Crawler Registration: lncrawl/services/sources/service.py

  • Crawlers auto-discovered by importing Python files from source directories
  • Each crawler has: __id__, base_url, version metadata
  • Full-text search index for fast source lookup

Server/API

FastAPI Server: lncrawl/server/app.py

  • REST API at /api, frontend at /
  • Endpoints in lncrawl/server/api/: novels, chapters, volumes, jobs, artifacts, auth, libraries

Output Generation

Binder Service: lncrawl/services/binder/

  • epub.py: Native EPUB generation (primary format)
  • calibre.py: Converts EPUB to other formats (MOBI, PDF, DOCX, etc.) via Calibre
  • json.py, text.py: JSON and plain text formats

Data Models

  • lncrawl/models/: Chapter, Volume, Novel, SearchResult, Session
  • lncrawl/dao/: Database access objects (SQLAlchemy/SQLModel)

Services (via AppContext)

lncrawl is structured around a set of services, each responsible for a major piece of application functionality. All core services are accessed via the singleton AppContext (usually as ctx in code). This allows shared, on-demand initialization and simple dependency management throughout the app.

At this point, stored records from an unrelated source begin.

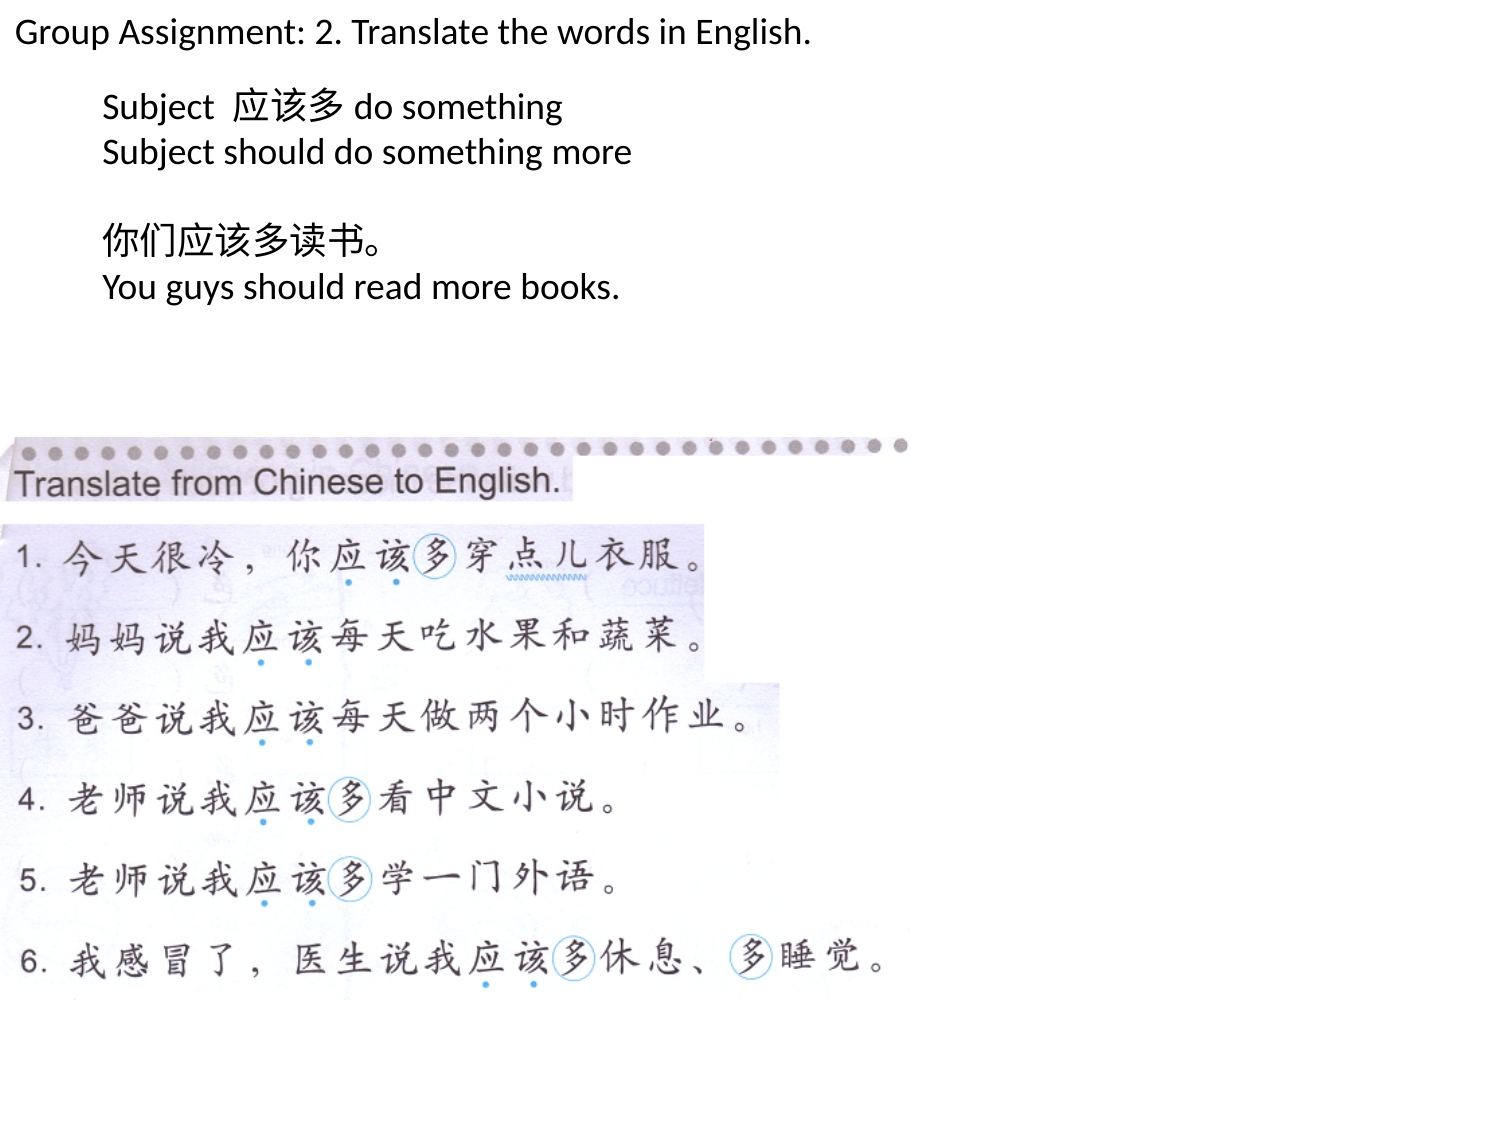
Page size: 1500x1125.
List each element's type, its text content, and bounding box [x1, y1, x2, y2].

picture [0, 437, 910, 1001]
text_box Group Assignment: 2. Translate the words in English. [0, 0, 850, 60]
text_box Subject 应该多do something Subject should do something more 你们应该多读书。 You guys should read more books. [87, 74, 788, 405]
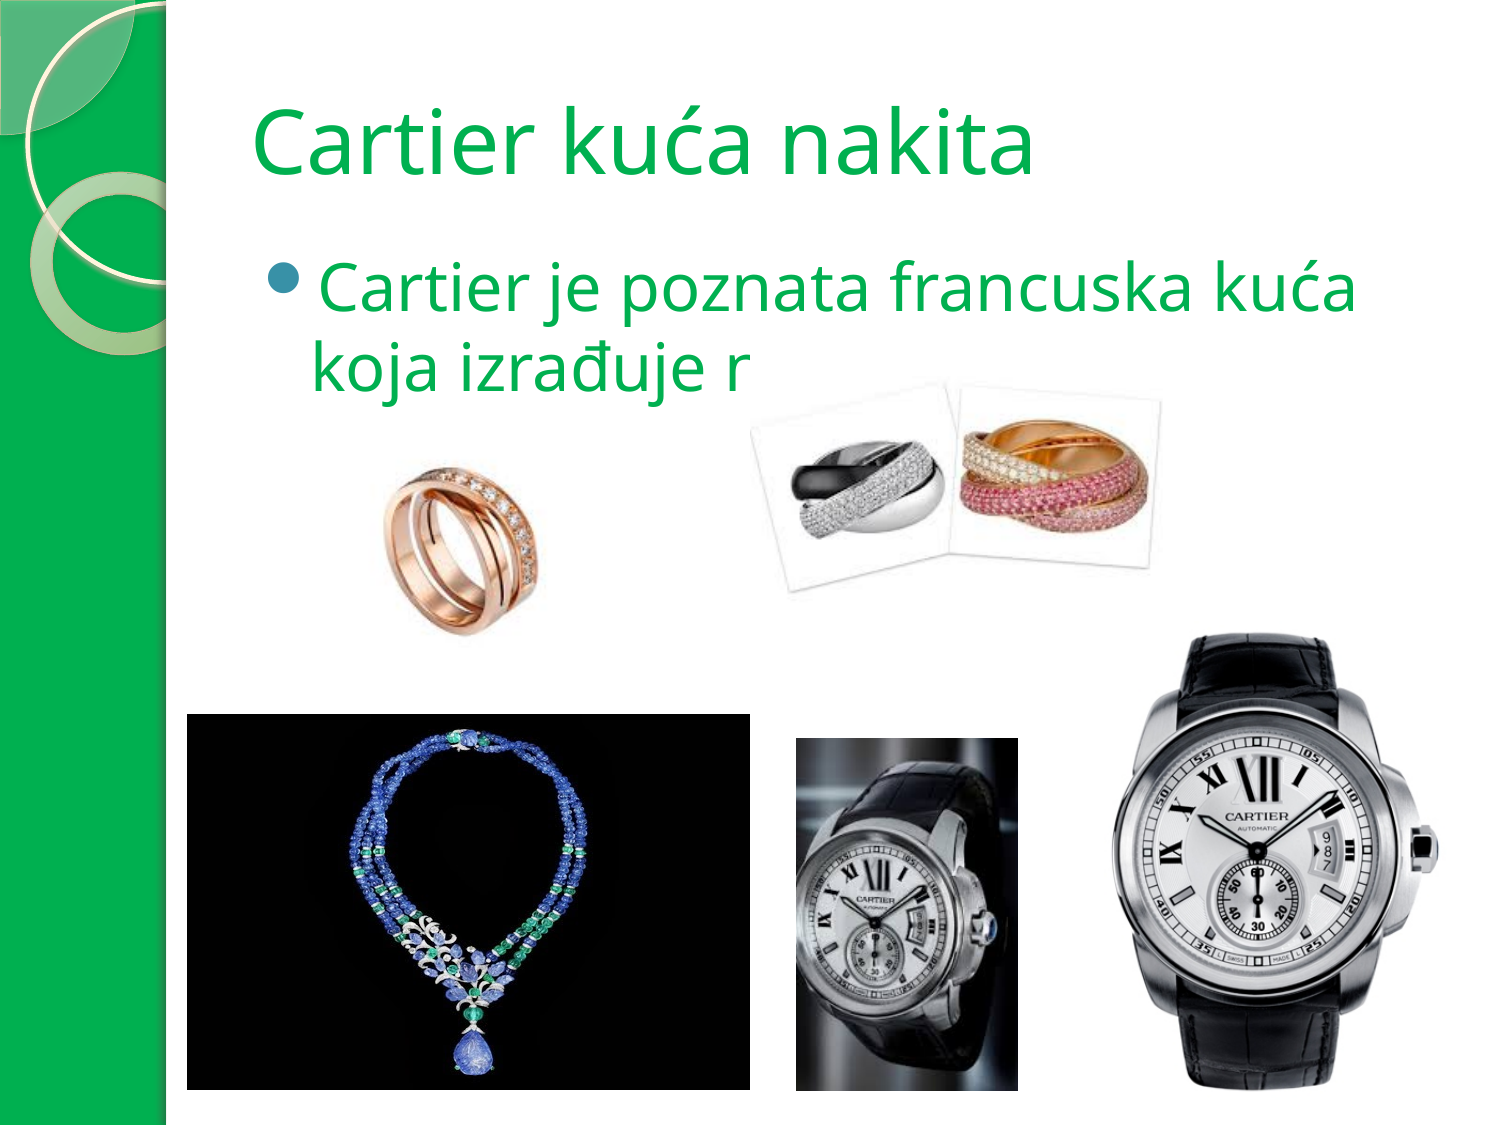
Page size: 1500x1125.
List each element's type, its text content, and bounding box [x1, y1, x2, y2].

Key services available from the app context:

  • config: Configuration manager (loads and saves user settings, environment variables, CLI flags)
  • db: Database access (SQLModel, manages library, jobs, novels, chapters)
  • http: HTTP client (handles web requests, session, caching, retries, Cloudflare support)
  • sources: Source crawler registry/discovery (loads all available crawlers, search/index)
  • crawler: The currently selected/active crawler instance (handles all scraping logic for a selected source)
  • binder: Output/binding manager (handles EPUB generation, invoking Calibre for conversions, text export)
  • jobs: Background job/task queue (for crawling, downloads, conversions)
  • novels: Novel library management (add/remove novels, metadata)
  • chapters: Chapters manager (fetch/save chapter data)
  • volumes: Volumes manager (volume/chapter grouping, manipulation)

All services are lazily loaded as properties of the context to optimize performance and resource use.

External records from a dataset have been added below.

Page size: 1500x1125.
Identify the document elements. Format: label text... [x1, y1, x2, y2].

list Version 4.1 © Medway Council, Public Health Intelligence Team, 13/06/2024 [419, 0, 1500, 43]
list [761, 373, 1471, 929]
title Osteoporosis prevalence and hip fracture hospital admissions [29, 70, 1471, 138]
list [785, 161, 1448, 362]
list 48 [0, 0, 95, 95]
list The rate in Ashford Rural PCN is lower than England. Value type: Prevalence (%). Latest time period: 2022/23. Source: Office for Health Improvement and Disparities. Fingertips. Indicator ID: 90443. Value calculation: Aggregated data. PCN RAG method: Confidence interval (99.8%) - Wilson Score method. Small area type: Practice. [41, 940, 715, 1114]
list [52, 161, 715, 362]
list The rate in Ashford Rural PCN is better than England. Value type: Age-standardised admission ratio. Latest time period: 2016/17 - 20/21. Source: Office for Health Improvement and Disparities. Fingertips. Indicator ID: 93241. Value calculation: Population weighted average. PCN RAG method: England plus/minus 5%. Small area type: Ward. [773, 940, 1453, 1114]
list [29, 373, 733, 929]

For command-line tools, FastAPI server endpoints, and crawlers, you should always access shared services via ctx for consistency and compatibility.

Creating a New Source Crawler

Full guide: .github/docs/CREATING_CRAWLERS.md

Recommended: Copy sources/_examples/_01_general_soup.py and use GeneralSoupTemplate (lncrawl.templates.soup.general). Implement:

  • Required: parse_title(soup), parse_cover(soup), parse_chapter_list(soup) (yield Chapter/Volume), select_chapter_body(soup) (return the chapter text Tag).
  • Optional: parse_authors(soup), parse_summary(soup), get_novel_soup(), initialize(), login().

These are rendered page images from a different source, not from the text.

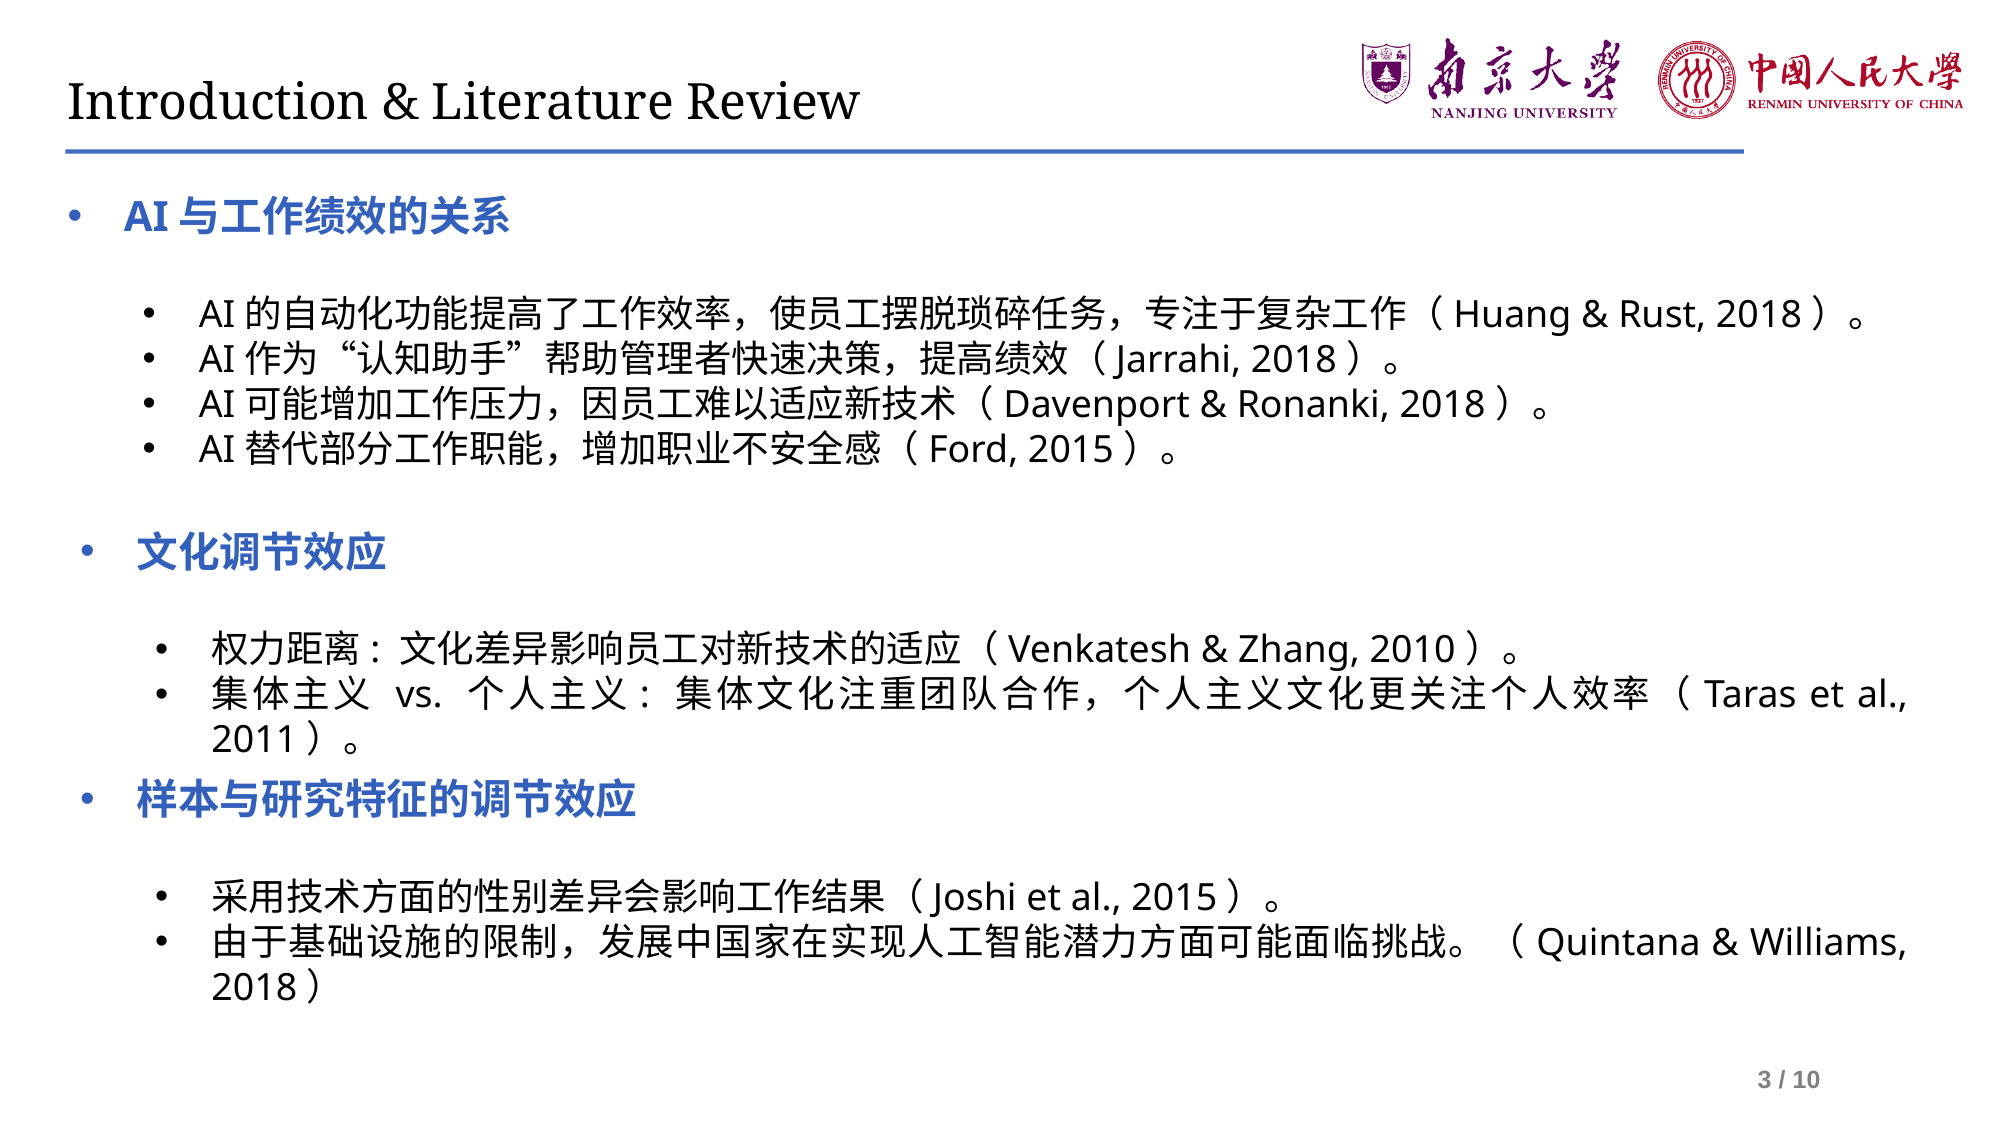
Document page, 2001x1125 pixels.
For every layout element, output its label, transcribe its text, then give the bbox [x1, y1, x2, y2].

text_box 文化调节效应 权力距离: 文化差异影响员工对新技术的适应（Venkatesh & Zhang, 2010）。 集体主义 vs. 个人主义: 集体文化注重团队合作，个人主义文化更关注个人效率（Taras et al., 2011）。 [65, 473, 1923, 720]
text_box AI与工作绩效的关系 AI的自动化功能提高了工作效率，使员工摆脱琐碎任务，专注于复杂工作（Huang & Rust, 2018）。 AI作为“认知助手”帮助管理者快速决策，提高绩效（Jarrahi, 2018）。 AI可能增加工作压力，因员工难以适应新技术（Davenport & Ronanki, 2018）。 AI替代部分工作职能，增加职业不安全感（Ford, 2015）。 [52, 137, 1910, 568]
picture [1657, 41, 1963, 119]
picture [1362, 38, 1620, 118]
text_box 样本与研究特征的调节效应 采用技术方面的性别差异会影响工作结果（Joshi et al., 2015）。 由于基础设施的限制，发展中国家在实现人工智能潜力方面可能面临挑战。（Quintana & Williams, 2018） [65, 720, 1923, 1016]
text_box 3 / 10 [1645, 1048, 1933, 1108]
text_box Introduction & Literature Review [52, 62, 1013, 137]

For search use _02_searchable_soup.py (SearchableSoupTemplate)

For volumes use _05_with_volume_soup.py or _07_optional_volume_soup.py

For JS-heavy sites use browser examples (_09_17).

Alternative: base Crawler with read_novel_info() and download_chapter_body() via _00_basic.py.

Test: uv run python -m lncrawl -s "URL" --first 3 -f and uv run python -m lncrawl sources list | grep mysite.